Plus de 260 ressortissants étrangers, employés sous la contrainte dans des centres d’escroquerie en ligne en Birmanie, ont été libérés et remis aux autorités thaïlandaises. Cette opération s’inscrit dans le cadre d’une répression accrue contre le trafic d’êtres humains et la fraude informatique le long de la frontière entre les deux pays.

Un groupe rebelle birman DKBA (Democratic Karen Buddhist Army), qui a récemment effectué un raid contre des centres d’escroquerie dans la région, a remis les victimes aux autorités thaïlandaises le 12 février. Les personnes transférées en Thaïlande travaillaient dans un centre situé à Kyauk Khet, un village de l’État Karen en Birmanie près de la frontière entre les deux pays, selon DKBA, qui contrôle cette zone.

Transportées par bateaux sur la rivière frontalière, elles ont été débarquées sur la rive thaïlandaise 30 km plus au sud, à Phop Phra, selon un journaliste de l’AFP. « Il y a actuellement 261 personnes, mais le nombre final doit encore être confirmé », a déclaré Natthakorn Rueantip, un officier de l’armée thaïlandaise à Mae Sot. 

Les étrangers doivent être interrogés avant d’être renvoyés dans leurs pays d’origine avec la coordination de leurs ambassades, ont indiqué les autorités thaïlandaises, qui veulent vérifier leurs antécédents. Comme dans les cas précédents, on s’attend à ce que les autorités découvrent que certains ont été victimes de trafic tandis que d’autres ont accepté ces emplois de leur plein gré.
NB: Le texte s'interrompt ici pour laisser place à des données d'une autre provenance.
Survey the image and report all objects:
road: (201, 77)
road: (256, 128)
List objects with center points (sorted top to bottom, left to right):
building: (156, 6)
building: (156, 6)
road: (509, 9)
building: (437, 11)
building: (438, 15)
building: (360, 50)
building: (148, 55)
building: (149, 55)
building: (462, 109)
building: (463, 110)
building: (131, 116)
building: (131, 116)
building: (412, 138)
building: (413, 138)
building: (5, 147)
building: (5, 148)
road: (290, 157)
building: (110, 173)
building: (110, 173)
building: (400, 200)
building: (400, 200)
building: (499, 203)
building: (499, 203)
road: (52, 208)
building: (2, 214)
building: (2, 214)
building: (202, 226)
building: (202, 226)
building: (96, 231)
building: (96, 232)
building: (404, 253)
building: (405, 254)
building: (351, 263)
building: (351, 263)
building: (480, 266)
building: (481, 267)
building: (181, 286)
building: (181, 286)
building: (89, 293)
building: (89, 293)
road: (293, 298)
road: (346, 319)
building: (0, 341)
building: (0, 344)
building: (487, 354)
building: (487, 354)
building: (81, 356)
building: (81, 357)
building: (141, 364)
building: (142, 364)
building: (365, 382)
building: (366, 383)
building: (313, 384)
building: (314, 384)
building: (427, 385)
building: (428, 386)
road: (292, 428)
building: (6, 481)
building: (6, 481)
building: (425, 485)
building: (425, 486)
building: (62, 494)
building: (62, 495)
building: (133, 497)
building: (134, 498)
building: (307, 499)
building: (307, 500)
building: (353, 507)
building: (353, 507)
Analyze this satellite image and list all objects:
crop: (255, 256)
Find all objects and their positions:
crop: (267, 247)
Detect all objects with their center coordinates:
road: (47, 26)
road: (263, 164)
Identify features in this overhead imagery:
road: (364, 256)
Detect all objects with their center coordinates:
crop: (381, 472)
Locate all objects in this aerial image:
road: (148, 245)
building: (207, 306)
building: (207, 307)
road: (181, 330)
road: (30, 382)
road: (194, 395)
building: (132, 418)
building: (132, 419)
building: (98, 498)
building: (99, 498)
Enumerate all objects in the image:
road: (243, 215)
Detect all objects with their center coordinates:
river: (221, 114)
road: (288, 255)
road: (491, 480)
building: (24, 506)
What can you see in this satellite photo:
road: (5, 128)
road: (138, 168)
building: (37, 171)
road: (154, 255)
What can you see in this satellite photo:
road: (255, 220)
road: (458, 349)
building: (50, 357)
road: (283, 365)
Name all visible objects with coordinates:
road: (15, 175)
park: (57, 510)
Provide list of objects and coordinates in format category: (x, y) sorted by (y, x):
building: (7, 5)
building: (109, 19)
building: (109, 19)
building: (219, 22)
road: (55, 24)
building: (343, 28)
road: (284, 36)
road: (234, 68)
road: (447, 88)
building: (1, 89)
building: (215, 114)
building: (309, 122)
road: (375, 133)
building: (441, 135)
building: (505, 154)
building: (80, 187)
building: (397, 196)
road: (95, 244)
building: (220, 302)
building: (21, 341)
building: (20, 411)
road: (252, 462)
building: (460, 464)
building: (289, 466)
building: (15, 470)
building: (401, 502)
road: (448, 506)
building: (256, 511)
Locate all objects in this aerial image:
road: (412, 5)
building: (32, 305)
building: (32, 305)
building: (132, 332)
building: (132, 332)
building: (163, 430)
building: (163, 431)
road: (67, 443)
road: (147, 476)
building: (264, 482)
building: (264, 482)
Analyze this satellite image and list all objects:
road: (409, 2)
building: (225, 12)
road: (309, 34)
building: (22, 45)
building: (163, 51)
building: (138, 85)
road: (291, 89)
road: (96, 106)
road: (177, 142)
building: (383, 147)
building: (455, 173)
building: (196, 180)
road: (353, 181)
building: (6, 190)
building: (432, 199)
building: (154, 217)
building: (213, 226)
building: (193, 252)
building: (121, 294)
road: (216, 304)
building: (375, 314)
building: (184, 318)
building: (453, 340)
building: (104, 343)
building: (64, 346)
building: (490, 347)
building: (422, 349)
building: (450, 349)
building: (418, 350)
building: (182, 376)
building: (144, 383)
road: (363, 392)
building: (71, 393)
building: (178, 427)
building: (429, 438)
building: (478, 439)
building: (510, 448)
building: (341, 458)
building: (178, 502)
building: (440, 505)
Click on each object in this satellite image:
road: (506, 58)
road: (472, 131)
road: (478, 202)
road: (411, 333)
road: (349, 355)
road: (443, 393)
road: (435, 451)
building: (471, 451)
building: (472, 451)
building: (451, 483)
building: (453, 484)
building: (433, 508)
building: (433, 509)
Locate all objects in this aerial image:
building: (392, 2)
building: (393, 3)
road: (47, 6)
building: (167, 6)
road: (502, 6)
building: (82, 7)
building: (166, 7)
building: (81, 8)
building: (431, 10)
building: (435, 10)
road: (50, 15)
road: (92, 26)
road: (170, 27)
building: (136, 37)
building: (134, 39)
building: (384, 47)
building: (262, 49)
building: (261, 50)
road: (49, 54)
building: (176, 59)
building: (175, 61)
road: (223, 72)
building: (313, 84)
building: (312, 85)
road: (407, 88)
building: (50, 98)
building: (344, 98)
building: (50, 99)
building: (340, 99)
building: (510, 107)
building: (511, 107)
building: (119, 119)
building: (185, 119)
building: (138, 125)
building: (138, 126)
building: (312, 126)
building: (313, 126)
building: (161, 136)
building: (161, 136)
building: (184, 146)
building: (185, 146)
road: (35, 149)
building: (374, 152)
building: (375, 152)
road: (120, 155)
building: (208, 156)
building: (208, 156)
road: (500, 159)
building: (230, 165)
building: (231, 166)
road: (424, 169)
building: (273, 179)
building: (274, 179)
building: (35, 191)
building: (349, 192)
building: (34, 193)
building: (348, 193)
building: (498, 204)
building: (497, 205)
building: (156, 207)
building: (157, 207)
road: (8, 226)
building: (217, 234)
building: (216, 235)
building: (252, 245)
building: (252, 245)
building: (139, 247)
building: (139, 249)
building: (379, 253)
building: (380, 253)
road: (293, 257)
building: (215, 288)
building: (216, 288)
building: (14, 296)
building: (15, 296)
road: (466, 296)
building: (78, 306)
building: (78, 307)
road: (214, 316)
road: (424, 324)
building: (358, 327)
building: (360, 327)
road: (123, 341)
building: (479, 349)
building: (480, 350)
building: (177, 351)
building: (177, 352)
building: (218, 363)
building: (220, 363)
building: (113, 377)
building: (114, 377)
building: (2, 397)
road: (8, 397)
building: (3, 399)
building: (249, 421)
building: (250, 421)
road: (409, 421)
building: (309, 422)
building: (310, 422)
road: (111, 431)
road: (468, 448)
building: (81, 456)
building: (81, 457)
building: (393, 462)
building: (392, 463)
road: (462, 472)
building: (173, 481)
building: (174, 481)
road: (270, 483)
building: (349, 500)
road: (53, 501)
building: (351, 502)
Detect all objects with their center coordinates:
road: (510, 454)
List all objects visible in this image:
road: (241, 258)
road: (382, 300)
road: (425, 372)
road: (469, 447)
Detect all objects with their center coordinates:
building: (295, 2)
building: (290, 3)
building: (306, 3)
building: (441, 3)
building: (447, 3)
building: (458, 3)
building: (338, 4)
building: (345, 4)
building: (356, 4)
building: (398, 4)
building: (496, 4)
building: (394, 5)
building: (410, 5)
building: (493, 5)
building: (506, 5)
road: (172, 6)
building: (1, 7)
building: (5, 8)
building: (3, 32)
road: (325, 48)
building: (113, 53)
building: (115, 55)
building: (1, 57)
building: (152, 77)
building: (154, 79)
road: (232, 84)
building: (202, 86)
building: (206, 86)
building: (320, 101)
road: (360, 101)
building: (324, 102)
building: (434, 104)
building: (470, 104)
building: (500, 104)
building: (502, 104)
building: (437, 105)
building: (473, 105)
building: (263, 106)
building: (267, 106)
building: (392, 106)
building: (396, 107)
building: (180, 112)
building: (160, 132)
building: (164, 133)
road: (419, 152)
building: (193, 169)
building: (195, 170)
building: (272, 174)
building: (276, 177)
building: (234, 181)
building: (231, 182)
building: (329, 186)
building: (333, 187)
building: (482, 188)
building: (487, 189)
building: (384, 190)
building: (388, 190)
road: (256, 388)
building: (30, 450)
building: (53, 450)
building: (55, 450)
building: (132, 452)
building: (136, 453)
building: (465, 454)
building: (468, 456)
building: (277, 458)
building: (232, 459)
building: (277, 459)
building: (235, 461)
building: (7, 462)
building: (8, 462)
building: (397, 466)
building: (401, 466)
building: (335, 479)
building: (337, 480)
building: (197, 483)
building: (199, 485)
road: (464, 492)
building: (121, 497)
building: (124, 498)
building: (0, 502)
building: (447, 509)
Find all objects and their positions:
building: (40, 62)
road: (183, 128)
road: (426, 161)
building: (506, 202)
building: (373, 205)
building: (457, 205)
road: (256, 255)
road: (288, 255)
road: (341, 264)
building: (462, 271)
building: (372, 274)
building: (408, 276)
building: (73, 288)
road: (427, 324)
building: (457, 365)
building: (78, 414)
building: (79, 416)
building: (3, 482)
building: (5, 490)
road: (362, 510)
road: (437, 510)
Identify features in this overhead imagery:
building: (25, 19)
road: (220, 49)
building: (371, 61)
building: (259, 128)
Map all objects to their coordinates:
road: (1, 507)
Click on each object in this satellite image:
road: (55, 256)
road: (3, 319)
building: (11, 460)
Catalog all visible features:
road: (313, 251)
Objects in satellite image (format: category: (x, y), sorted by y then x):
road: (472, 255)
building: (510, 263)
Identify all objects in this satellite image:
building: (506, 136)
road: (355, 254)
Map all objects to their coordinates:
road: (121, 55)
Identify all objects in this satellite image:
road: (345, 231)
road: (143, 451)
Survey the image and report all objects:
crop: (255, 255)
Le commandant de la DKBA a contacté mardi un membre du Parlement thaïlandais pour organiser la remise des 260 travailleurs. Les dernières informations font état de 221 hommes et 39 femmes, en majorité originaires d’Afrique et d’Asie. « Nous livrons aujourd’hui tous ceux que nous trouvons, mais le processus est difficile. Le département de l’immigration de la junte [birmane] formule des exigences et le terrain est difficile. Nous devons récupérer les victimes nous-mêmes avant de les transférer aux autorités thaïlandaises les plus proches », a déclaré le chef d’état-major du DKBA, Saw San Aung, à Voice of America (VOA). 

Cyberesclavage

Construits comme des forteresses et gérés par des réseaux criminels, les centres d’escroquerie emploient par la force des milliers de personnes de diverses nationalités, auxquelles il est demandé d’arnaquer leurs compatriotes par téléphone ou internet. Une industrie qui, selon les analystes, vaut des milliards de dollars et dont l’ampleur réelle est difficile à estimer, en raison de sa nature clandestine et de lacunes dans la réponse des autorités.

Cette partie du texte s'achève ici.